"Robustness" Is Not Replication
We must be clear about what we are doing
You may have heard about the replication crisis. Lots of shoddy science, especially in the softer field like psychology, was being published as though nothing were wrong. People were building edifices of theory and follow-up work upon effects which didn’t actually exist.
When people refer to “the replication crisis” in science, there are several different things which are being bundled together. First, there is the most literal sort of replication imaginable, which we might call reproduction. In your paper, you used some collection of data and some methods to reach some results. If someone else takes your data and your methods, they should arrive at the same results. Ideally, everything should be executable by downloading everything, and pressing “go”. Relatedly, one might have intended to do something, but inadvertently programmed something else. The code you provide does work, but it didn’t do the things which you said it was doing. Both of these are obviously extremely bad.
Second, there are questions of generalizability. If you take some experiment which a scientist conducted, you would certainly hope that the effect happens again. It will not always happen again, because of randomness, but it should happen more often than by chance. This is often what psychologists mean when they refer to replication, as their work can be more easily done again by others in a lab. Economists don’t really care quite as much about this, because our work is rarely on small things which could be implemented easily by another. We generally work with observational data, and can’t be sure that something we discover should generalize or not generalize to another sample.
Third, there are questions of robustness. When we write down a model of the world, we are making some claims about how the world works. We cannot include everything, because we lack perfect knowledge. Instead, we want to find the minimum number of causal factors generating the observed data, and estimate them.
I think all three of these get lumped together in a way that is unhelpful. They are each of extremely different severity. A failure of a paper to replicate, insofar as either the code does not work or the code is bugged, is of extreme importance and threatens the paper’s existence. This has gotten better, although it still needs a lot of work. I expect it to continue getting better because of AI – having it scan through to essentially debug code is something I expect it to be very good at.
A failure to replicate in subsequent experiments is a plausible sign that the effect isn’t real. The study authors may have chosen to shelve uninteresting results, or even committed fraud. To the extent that researchers have discretion over what data they choose to analyze and what results they present, you will not be able to get the real effect simply from summing up the literature. I would say that this is bad.
Meanwhile, a failure to be robust to different assumptions is neither a good thing nor a bad thing. In fact, a good paper *should not* be robust. There must be assumptions whose alteration will alter the results. If it did not, the paper would be uncovering something mechanical.

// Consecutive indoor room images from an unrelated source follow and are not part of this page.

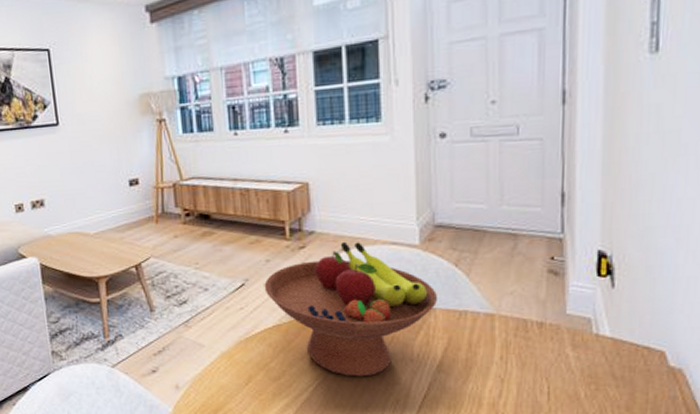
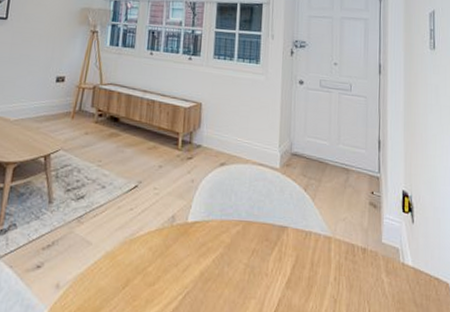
fruit bowl: present [264,241,438,377] -> none [154,157,291,289]

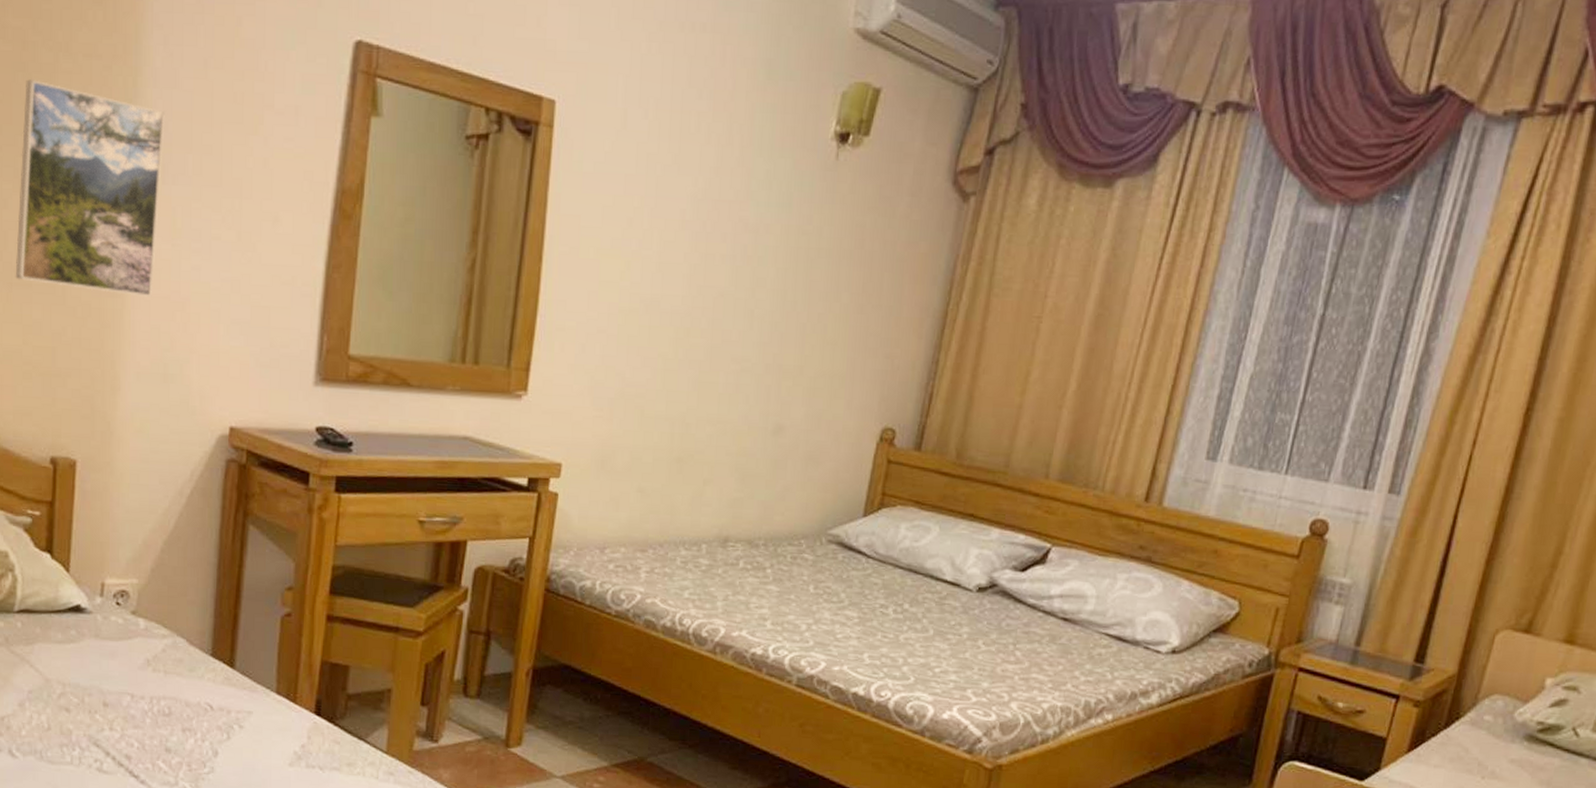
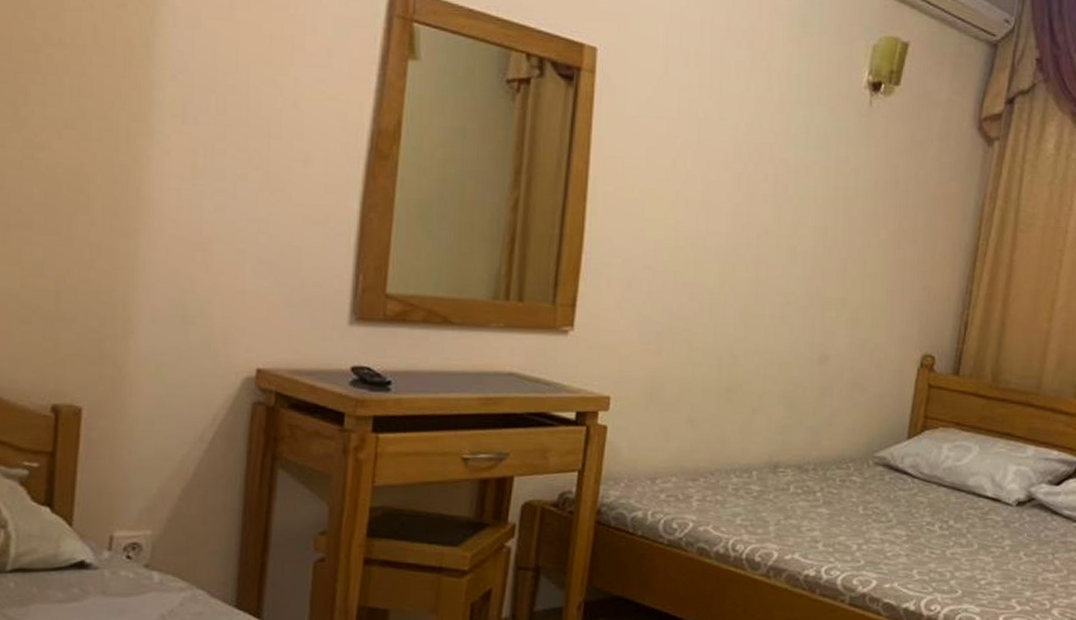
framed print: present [15,79,165,297] -> none [13,16,186,238]

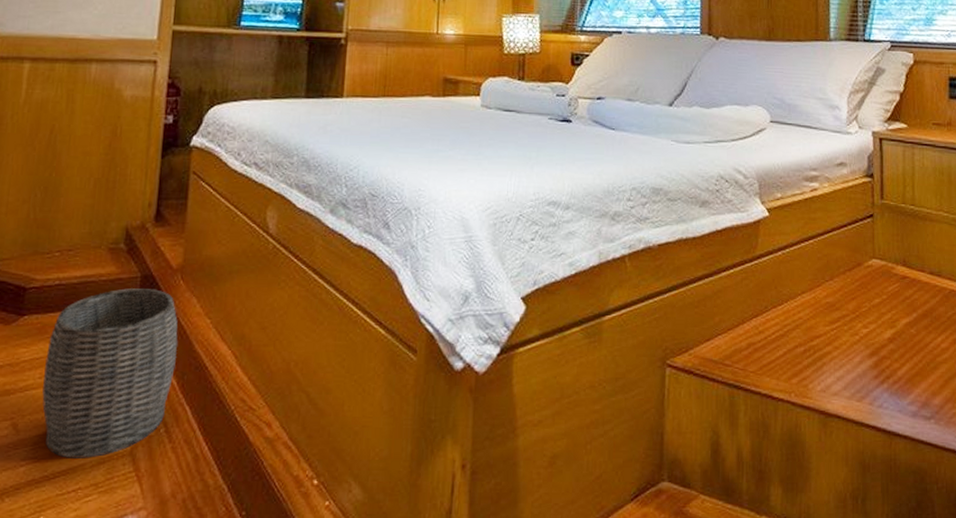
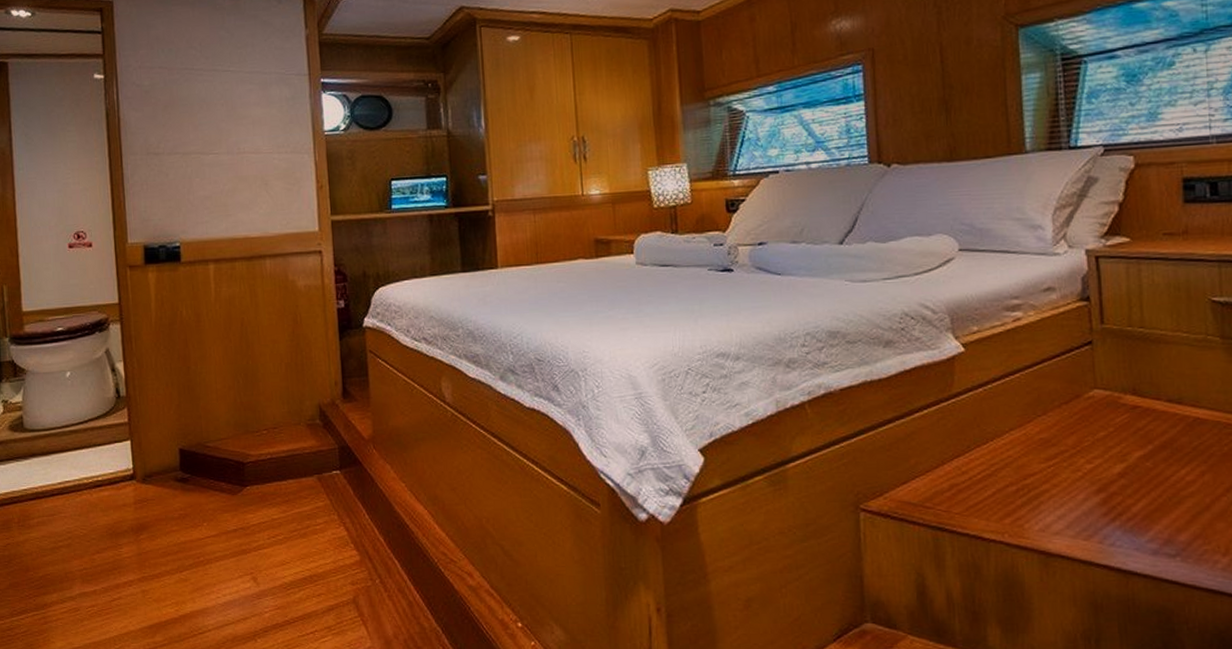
woven basket: present [42,288,178,458] -> none [270,458,380,606]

Robustness checks are about two things. Suppose that there are several options one could choose in examining their data. If all of them seem equally good, and the ones the researcher chose give us a significant result, then that is a sign that they have not actually chosen the best assumptions, simply the one that delivers the results they want.
On the other hand, the assumption might be both load-bearing and reasonable. Breaking it, and showing that the results change, isn’t interesting. Instead, one has to argue that the assumption is unreasonable. There is a wide range of things which could be meddled with. Some are things which should be obviously irrelevant, like the size of units
This is why I am not over the moon about projects like “The Robustness Reproducibility of the American Economic Review”. They chose the correct target – they only look at papers which rely on reduced form estimation, i.e. linear regressions with various choices over what to control for and what to include. They do not include structural identification papers, which would be an exaggerated form of the problem I am talking about – everyone agrees that all structural models are misspecified, and they always will be, but nevertheless we have to do something and this is the best we got. If you go into a model, and start changing assumptions, of course the results should change. That’s what the assumptions are for.
It is also possible for robustness checks to be bad science, and for the original to be good. I am in no way accusing the previously cited paper of this, but rather have in mind the “worm wars” of 2015, surveyed here. “Worms” is a 2004 paper by Michael Kremer and Ted Miguel on the delivery of deworming medication in Kenya. Because there is an element of herd immunity (you can’t catch it from your dewormed classmates) they delivered it to randomized villages, and because of the large scale of the program, they delivered it over two years. They found that there was a substantial effect on later school attendance and then income – hurray!
Later, a paper checking the robustness came out, and garnered quite a lot of media attention. A big study isn’t robust – oh no! But here’s the thing – it turned out that the replication authors had done everything which a corner-cutting academic might do in order to get a significant result, but in reverse. At every possible step, they tried to make the study underpowered to discover any effect, and cut up the data in the way that most undermined the result. The case for deworming improving outcomes was, in fact, strengthened by their prodding, which showed how hard it was to overturn the basic result.
There is basically no way, in my view, to test robustness at scale. It is going to be a house-by-house fight, where the particulars of each paper matter. Simply saying that it “isn’t robust” is not enough – one must make the case for each. Neither is it enough to say that if you flip on and off all the different specification choices, the results range from A to Z. One of those specification choices is the correct choice. Our job is to find the correct choice of specifications, not to see how many changes a result is robust to. A result can be completely correct, and yet not be robust to even small changes; conversely, a result can be robust to many different changes, and yet be wrong. We need to understand what we are doing when we talk about replication.